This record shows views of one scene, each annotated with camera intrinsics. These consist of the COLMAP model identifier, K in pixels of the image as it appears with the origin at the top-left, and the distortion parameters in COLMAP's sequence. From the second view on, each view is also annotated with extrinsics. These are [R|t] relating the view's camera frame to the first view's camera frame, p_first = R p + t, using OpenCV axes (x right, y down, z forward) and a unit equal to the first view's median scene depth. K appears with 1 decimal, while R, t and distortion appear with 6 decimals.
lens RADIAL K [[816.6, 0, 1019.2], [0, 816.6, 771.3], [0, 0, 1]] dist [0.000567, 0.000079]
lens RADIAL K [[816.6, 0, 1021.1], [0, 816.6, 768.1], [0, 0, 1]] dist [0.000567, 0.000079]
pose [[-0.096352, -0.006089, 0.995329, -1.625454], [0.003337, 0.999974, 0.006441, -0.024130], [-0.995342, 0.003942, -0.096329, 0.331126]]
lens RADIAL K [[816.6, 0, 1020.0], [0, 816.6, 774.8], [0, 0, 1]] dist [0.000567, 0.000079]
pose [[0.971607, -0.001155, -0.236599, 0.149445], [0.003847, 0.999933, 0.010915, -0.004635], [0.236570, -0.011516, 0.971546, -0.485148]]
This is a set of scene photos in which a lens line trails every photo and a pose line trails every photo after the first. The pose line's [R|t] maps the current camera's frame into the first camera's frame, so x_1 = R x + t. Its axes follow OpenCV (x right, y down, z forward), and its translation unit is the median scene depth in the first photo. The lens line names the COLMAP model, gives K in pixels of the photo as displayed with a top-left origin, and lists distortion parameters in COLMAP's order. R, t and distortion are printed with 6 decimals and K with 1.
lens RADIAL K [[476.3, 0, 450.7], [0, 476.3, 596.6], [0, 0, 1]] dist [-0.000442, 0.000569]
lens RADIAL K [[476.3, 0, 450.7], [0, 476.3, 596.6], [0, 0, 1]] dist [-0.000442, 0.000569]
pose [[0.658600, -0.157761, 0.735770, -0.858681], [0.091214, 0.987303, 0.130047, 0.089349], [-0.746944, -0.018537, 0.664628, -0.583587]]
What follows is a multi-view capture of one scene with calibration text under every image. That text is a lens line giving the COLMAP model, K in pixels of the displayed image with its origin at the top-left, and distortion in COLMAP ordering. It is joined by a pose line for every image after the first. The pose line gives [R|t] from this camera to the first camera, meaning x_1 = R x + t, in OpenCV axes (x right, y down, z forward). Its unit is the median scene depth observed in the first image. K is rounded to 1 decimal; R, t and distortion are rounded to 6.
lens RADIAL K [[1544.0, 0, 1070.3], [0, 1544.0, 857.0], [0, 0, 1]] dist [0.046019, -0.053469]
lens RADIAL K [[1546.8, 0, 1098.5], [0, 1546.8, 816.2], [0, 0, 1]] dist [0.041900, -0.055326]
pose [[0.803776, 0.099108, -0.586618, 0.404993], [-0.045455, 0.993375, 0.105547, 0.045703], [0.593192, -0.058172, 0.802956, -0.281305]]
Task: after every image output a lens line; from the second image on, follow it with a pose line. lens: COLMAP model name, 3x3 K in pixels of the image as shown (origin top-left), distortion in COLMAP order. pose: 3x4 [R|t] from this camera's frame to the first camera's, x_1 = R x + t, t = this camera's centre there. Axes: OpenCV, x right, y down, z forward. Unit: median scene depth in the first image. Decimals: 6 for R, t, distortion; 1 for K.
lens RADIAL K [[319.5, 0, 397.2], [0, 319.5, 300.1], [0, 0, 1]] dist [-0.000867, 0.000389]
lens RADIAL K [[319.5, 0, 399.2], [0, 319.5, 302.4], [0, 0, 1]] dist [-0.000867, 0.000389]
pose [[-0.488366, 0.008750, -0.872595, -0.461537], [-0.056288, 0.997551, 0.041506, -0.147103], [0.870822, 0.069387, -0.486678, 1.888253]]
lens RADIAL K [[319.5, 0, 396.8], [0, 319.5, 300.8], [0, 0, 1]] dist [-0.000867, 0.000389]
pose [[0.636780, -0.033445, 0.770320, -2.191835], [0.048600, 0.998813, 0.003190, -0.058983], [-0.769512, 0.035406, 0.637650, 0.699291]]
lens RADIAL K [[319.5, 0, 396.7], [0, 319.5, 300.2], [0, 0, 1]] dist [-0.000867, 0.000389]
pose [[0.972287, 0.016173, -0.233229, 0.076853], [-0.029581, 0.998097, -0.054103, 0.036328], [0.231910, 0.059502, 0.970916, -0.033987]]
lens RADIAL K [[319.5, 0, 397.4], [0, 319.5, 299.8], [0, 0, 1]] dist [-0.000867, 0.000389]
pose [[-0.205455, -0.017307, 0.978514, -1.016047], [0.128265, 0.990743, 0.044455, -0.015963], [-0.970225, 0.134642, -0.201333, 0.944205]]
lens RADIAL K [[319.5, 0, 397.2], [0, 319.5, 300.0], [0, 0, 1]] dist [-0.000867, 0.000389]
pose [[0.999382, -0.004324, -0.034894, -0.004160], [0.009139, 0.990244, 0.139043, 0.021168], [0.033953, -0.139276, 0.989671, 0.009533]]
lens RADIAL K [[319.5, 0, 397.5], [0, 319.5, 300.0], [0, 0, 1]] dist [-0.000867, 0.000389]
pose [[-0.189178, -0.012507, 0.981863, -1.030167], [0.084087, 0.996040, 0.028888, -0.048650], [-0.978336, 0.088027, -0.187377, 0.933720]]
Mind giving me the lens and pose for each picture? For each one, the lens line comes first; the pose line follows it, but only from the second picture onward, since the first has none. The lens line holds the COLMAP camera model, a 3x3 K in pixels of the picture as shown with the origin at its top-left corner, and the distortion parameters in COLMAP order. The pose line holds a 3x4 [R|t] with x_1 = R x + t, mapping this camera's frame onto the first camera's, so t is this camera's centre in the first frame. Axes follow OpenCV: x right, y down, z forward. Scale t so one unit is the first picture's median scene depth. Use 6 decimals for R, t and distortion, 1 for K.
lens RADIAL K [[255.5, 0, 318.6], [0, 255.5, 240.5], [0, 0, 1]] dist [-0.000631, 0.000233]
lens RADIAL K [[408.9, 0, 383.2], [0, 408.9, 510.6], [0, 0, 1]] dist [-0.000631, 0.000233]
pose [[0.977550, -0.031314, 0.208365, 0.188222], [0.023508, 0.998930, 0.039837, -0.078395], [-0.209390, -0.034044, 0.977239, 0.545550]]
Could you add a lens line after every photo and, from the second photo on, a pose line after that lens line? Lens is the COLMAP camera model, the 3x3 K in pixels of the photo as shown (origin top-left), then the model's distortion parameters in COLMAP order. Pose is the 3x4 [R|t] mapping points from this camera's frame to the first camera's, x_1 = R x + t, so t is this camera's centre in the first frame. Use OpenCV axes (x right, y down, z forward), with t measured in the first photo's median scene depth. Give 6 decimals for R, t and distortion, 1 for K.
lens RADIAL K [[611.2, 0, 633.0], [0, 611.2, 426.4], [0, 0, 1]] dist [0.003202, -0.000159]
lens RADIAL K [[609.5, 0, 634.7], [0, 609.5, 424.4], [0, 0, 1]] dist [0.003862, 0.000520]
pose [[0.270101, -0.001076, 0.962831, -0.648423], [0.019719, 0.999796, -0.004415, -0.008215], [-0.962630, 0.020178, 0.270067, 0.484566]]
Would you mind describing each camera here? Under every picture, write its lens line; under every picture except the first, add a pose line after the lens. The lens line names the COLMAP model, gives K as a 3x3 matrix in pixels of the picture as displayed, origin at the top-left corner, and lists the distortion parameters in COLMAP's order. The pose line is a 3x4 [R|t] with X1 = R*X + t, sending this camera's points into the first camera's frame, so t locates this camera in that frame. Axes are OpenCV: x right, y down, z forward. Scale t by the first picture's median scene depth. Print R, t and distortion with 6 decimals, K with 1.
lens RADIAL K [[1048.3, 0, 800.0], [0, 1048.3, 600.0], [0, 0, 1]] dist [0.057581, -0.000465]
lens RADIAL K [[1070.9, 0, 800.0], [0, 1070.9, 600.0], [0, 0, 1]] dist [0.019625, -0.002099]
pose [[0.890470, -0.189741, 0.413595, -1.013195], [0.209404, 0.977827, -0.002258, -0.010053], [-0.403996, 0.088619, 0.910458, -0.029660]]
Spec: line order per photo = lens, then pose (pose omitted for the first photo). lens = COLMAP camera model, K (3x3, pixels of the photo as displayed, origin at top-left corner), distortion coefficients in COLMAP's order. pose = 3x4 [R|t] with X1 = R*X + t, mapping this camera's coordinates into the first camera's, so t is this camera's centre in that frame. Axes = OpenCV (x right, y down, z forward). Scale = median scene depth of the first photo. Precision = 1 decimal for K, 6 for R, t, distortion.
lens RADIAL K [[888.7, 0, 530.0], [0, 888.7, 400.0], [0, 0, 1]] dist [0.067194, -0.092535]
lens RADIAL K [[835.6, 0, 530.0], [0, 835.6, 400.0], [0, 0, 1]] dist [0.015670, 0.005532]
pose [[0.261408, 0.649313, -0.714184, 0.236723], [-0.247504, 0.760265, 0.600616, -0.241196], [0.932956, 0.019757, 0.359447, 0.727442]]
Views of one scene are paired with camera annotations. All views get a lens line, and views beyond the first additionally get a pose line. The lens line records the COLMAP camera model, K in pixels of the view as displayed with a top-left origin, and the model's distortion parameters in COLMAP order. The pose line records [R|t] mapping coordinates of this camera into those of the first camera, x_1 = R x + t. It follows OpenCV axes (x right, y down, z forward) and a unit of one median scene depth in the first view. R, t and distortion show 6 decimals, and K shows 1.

■ Consigne
Recopiez à l'identique les lignes ci-dessus, en commençant par celle qui contient "What follows is" et en vous arrêtant après celle qui contient "dist [0.046019, -0.053469]".

■ Zone de réponse
What follows is a multi-view capture of one scene with calibration text under every image. That text is a lens line giving the COLMAP model, K in pixels of the displayed image with its origin at the top-left, and distortion in COLMAP ordering. It is joined by a pose line for every image after the first. The pose line gives [R|t] from this camera to the first camera, meaning x_1 = R x + t, in OpenCV axes (x right, y down, z forward). Its unit is the median scene depth observed in the first image. K is rounded to 1 decimal; R, t and distortion are rounded to 6.
lens RADIAL K [[1544.0, 0, 1070.3], [0, 1544.0, 857.0], [0, 0, 1]] dist [0.046019, -0.053469]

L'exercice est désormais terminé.